▶ [Problem statement] When a line of the listing below has the string "gabaasan" in it, copy that line.

▶ [Exercise materials]
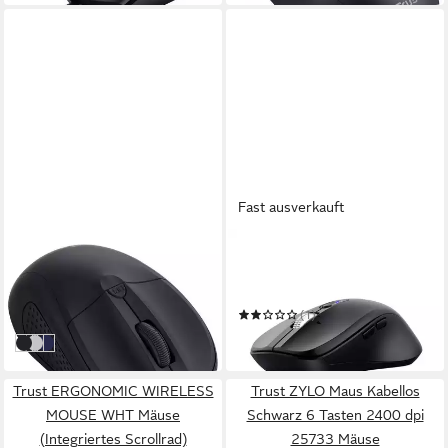
Fast ausverkauft
TRUST
TRUST
optische Funkmaus 24794
Ferro Maus Kabellos Schwarz
Mäuse
9 Tasten 3200 dpi 25673
ab 17,49 €
Mäuse
(1)
in 2-3 Werktagen bei dir
ab 34,94 €
Schwarz
Weiß
Blau
in 3-4 Werktagen bei dir
Trust ERGONOMIC WIRELESS
Trust ZYLO Maus Kabellos
MOUSE WHT Mäuse
Schwarz 6 Tasten 2400 dpi
(Integriertes Scrollrad)
25733 Mäuse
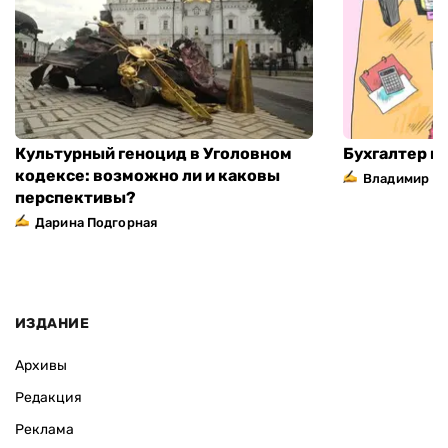
Культурный геноцид в Уголовном
Бухгалтер н
кодексе: возможно ли и каковы
Владимир П
перспективы?
Дарина Подгорная
ИЗДАНИЕ
Архивы
Редакция
Реклама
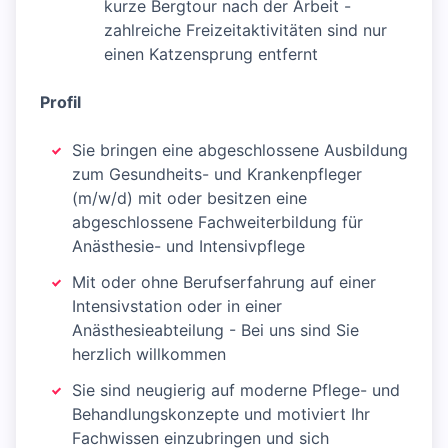
kurze Bergtour nach der Arbeit -
zahlreiche Freizeitaktivitäten sind nur
einen Katzensprung entfernt
Profil
Sie bringen eine abgeschlossene Ausbildung
zum Gesundheits- und Krankenpfleger
(m/w/d) mit oder besitzen eine
abgeschlossene Fachweiterbildung für
Anästhesie- und Intensivpflege
Mit oder ohne Berufserfahrung auf einer
Intensivstation oder in einer
Anästhesieabteilung - Bei uns sind Sie
herzlich willkommen
Sie sind neugierig auf moderne Pflege- und
Behandlungskonzepte und motiviert Ihr
Fachwissen einzubringen und sich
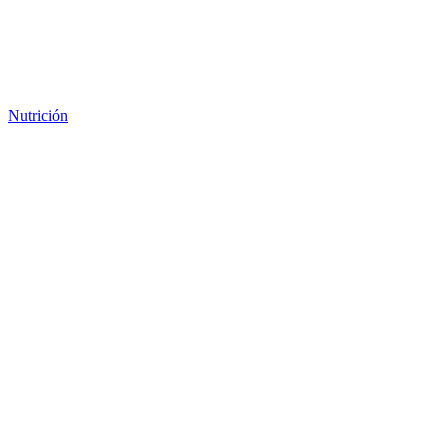
Nutrición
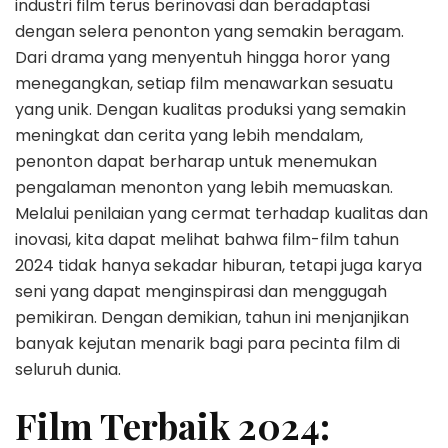
industri film terus berinovasi dan beradaptasi
dengan selera penonton yang semakin beragam.
Dari drama yang menyentuh hingga horor yang
menegangkan, setiap film menawarkan sesuatu
yang unik. Dengan kualitas produksi yang semakin
meningkat dan cerita yang lebih mendalam,
penonton dapat berharap untuk menemukan
pengalaman menonton yang lebih memuaskan.
Melalui penilaian yang cermat terhadap kualitas dan
inovasi, kita dapat melihat bahwa film-film tahun
2024 tidak hanya sekadar hiburan, tetapi juga karya
seni yang dapat menginspirasi dan menggugah
pemikiran. Dengan demikian, tahun ini menjanjikan
banyak kejutan menarik bagi para pecinta film di
seluruh dunia.
Film Terbaik 2024:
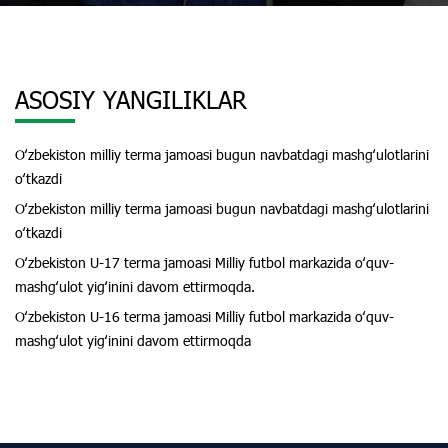
ASOSIY YANGILIKLAR
Oʻzbekiston milliy terma jamoasi bugun navbatdagi mashgʻulotlarini
oʻtkazdi
Oʻzbekiston milliy terma jamoasi bugun navbatdagi mashgʻulotlarini
oʻtkazdi
Oʻzbekiston U-17 terma jamoasi Milliy futbol markazida oʻquv-
mashgʻulot yigʻinini davom ettirmoqda.
Oʻzbekiston U-16 terma jamoasi Milliy futbol markazida oʻquv-
mashgʻulot yigʻinini davom ettirmoqda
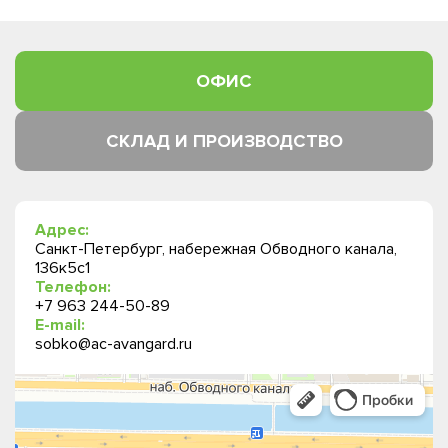
ОФИС
СКЛАД И ПРОИЗВОДСТВО
Адрес:
Санкт-Петербург, набережная Обводного канала,
136к5с1
Телефон:
+7 963 244-50-89
E-mail:
sobko@ac-avangard.ru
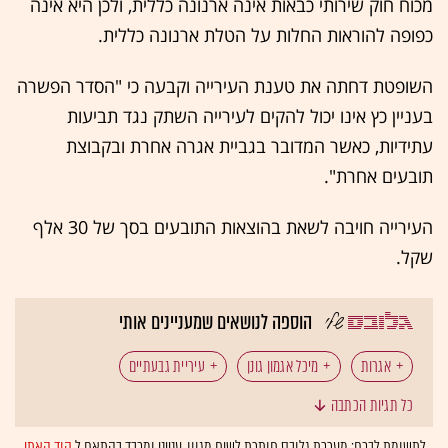
מכוח חוק שירותי כבאות אינה ארנונה כללית, ולכן היא אינה
כפופה להוראות החלות על הטלת ארנונה כללית.
‏השופטת דחתה את טענת העירייה וקבעה כי "הסדר הפשרה
בעניין כץ אינו יכול להקים לעירייה השתק נגד תביעות
עתידיות, כאשר המדובר בגביית אגרה אחרת ובקבוצת
תובעים אחרת".
העירייה חויבה לשאת בהוצאות התובעים בסך של 30 אלף
שקל. ‏‎‎‏
הוספה לנושאים שמעניינים אותי
אגרות
מיכל אגמון גונן
עיריית גבעתיים
כל תגיות הכתבה
תביעה ייצוגית
ארנונה
לתשומת לבכם: מערכת גלובס חותרת לשיח מגוון, ענייני ומכבד בהתאם ל
קוד האתי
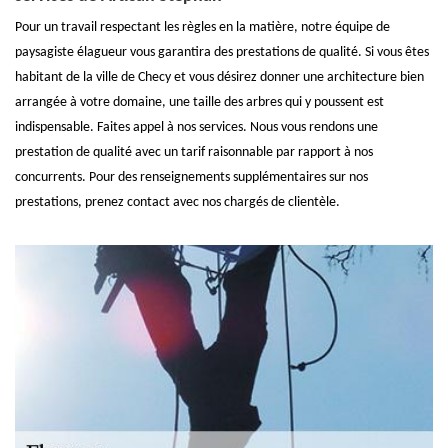
Pour un travail respectant les règles en la matière, notre équipe de
paysagiste élagueur vous garantira des prestations de qualité. Si vous êtes
habitant de la ville de Checy et vous désirez donner une architecture bien
arrangée à votre domaine, une taille des arbres qui y poussent est
indispensable. Faites appel à nos services. Nous vous rendons une
prestation de qualité avec un tarif raisonnable par rapport à nos
concurrents. Pour des renseignements supplémentaires sur nos
prestations, prenez contact avec nos chargés de clientèle.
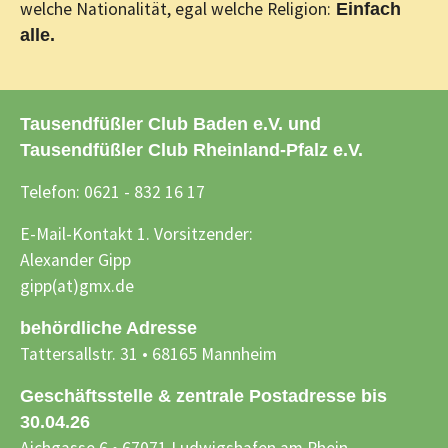
welche Nationalität, egal welche Religion:
Einfach
alle.
Tausendfüßler Club Baden e.V. und
Tausendfüßler Club Rheinland-Pfalz e.V.
Telefon: 0621 - 832 16 17
E-Mail-Kontakt 1. Vorsitzender:
Alexander Gipp
gipp(at)gmx.de
behördliche Adresse
Tattersallstr. 31 • 68165 Mannheim
Geschäftsstelle & zentrale Postadresse bis
30.04.26
Aichgasse 6 • 67071 Ludwigshafen am Rhein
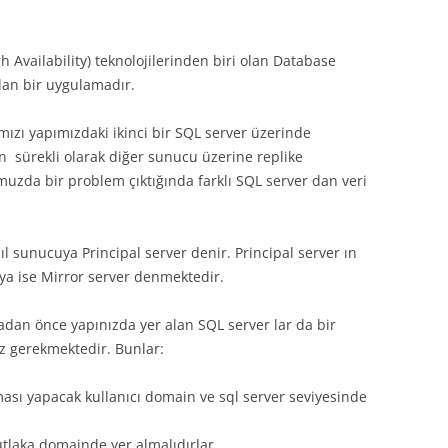
gh Availability) teknolojilerinden biri olan Database
ılan bir uygulamadır.
ızı yapımızdaki ikinci bir SQL server üzerinde
rin sürekli olarak diğer sunucu üzerine replike
muzda bir problem çıktığında farklı SQL server dan veri
 sunucuya Principal server denir. Principal server ın
uya ise Mirror server denmektedir.
adan önce yapınızda yer alan SQL server lar da bir
z gerekmektedir. Bunlar:
ası yapacak kullanıcı domain ve sql server seviyesinde
tlaka domainde yer almalıdırlar.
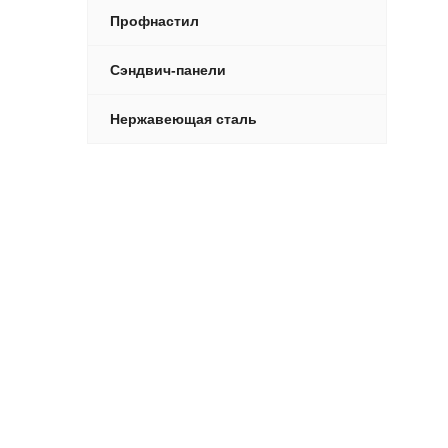
Профнастил
Сэндвич-панели
Нержавеющая сталь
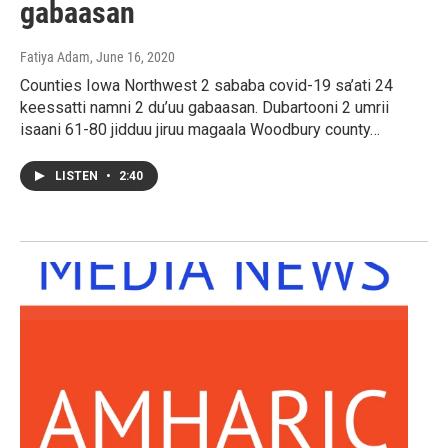
gabaasan
Fatiya Adam
, June 16, 2020
Counties Iowa Northwest 2 sababa covid-19 sa’ati 24
keessatti namni 2 du’uu gabaasan. Dubartooni 2 umrii
isaani 61-80 jidduu jiruu magaala Woodbury county…
LISTEN
•
2:40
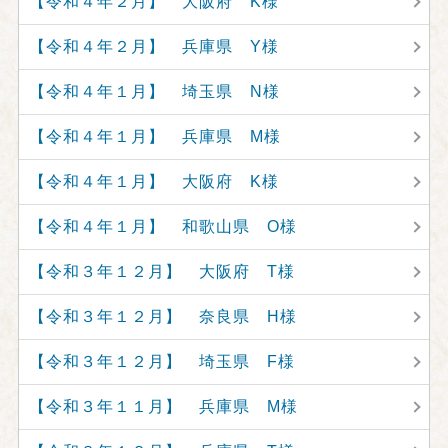
【令和４年２月】 大阪府 K様
【令和４年２月】 兵庫県 Y様
【令和４年１月】 埼玉県 N様
【令和４年１月】 兵庫県 M様
【令和４年１月】 大阪府 K様
【令和４年１月】 和歌山県 O様
【令和３年１２月】 大阪府 T様
【令和３年１２月】 奈良県 H様
【令和３年１２月】 埼玉県 F様
【令和３年１１月】 兵庫県 M様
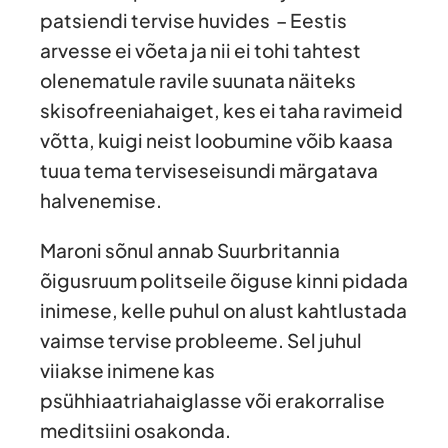
patsiendi tervise huvides – Eestis
arvesse ei võeta ja nii ei tohi tahtest
olenematule ravile suunata näiteks
skisofreeniahaiget, kes ei taha ravimeid
võtta, kuigi neist loobumine võib kaasa
tuua tema terviseseisundi märgatava
halvenemise.
Maroni sõnul annab Suurbritannia
õigusruum politseile õiguse kinni pidada
inimese, kelle puhul on alust kahtlustada
vaimse tervise probleeme. Sel juhul
viiakse inimene kas
psühhiaatriahaiglasse või erakorralise
meditsiini osakonda.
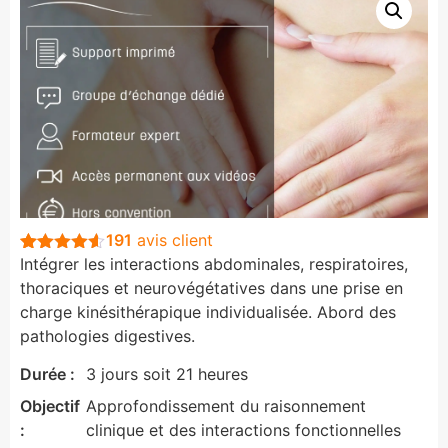
191
avis client
Intégrer les interactions abdominales, respiratoires,
Noté
191
4.5
sur 5
thoraciques et neurovégétatives dans une prise en
basé sur
charge kinésithérapique individualisée. Abord des
notations
client
pathologies digestives.
Durée :
3 jours soit 21 heures
Objectif
Approfondissement du raisonnement
:
clinique et des interactions fonctionnelles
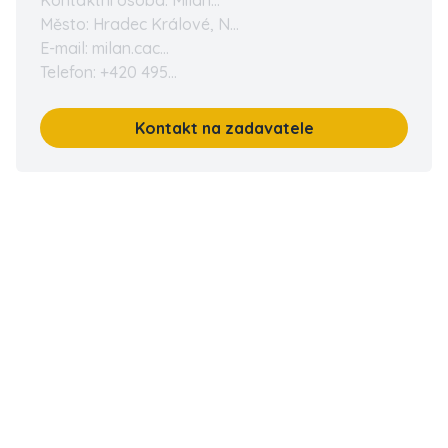
Kontaktní osoba: Milan...
Město: Hradec Králové, N...
E-mail: milan.cac...
Telefon: +420 495...
Kontakt na zadavatele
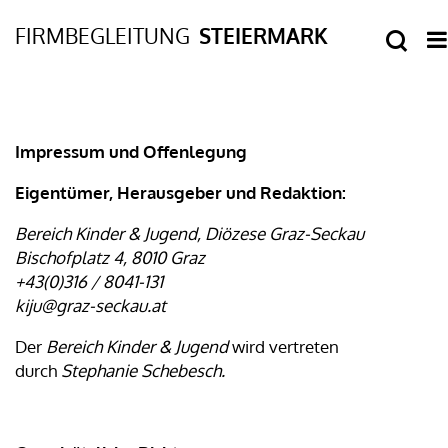
Impressum und Offenlegung
Eigentümer, Herausgeber und Redaktion:
Bereich Kinder & Jugend, Diözese Graz-Seckau
Bischofplatz 4, 8010 Graz
+43(0)316 / 8041-131
kiju@graz-seckau.at
Der
Bereich Kinder & Jugend
wird vertreten
durch
Stephanie Schebesch.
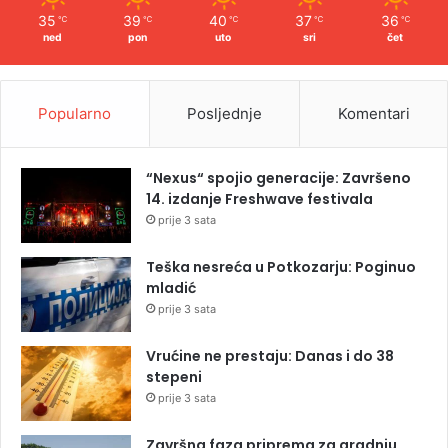
35
39
40
37
36
℃
℃
℃
℃
℃
ned
pon
uto
sri
čet
Popularno
Posljednje
Komentari
“Nexus“ spojio generacije: Završeno
14. izdanje Freshwave festivala
prije 3 sata
Teška nesreća u Potkozarju: Poginuo
mladić
prije 3 sata
Vrućine ne prestaju: Danas i do 38
stepeni
prije 3 sata
Završna faza priprema za gradnju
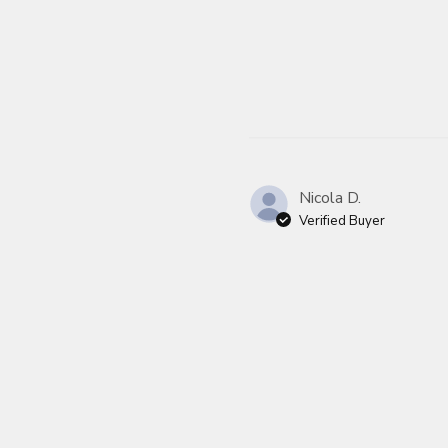
Nicola D.
Verified Buyer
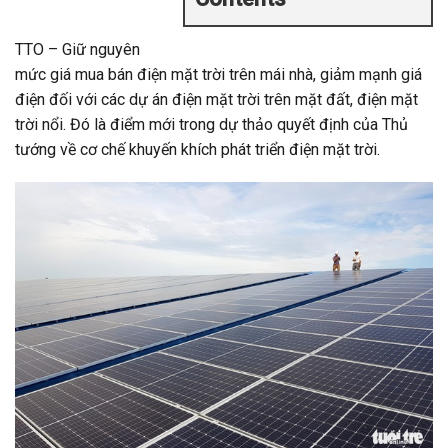
TTO – Giữ nguyên
mức giá mua bán điện mặt trời trên mái nhà, giảm mạnh giá
điện đối với các dự án điện mặt trời trên mặt đất, điện mặt
trời nổi. Đó là điểm mới trong dự thảo quyết định của Thủ
tướng về cơ chế khuyến khích phát triển điện mặt trời.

▶ [Solved problem]
gabaasan
keessatti namni 2 du’uu gabaasan. Dubartooni 2 umrii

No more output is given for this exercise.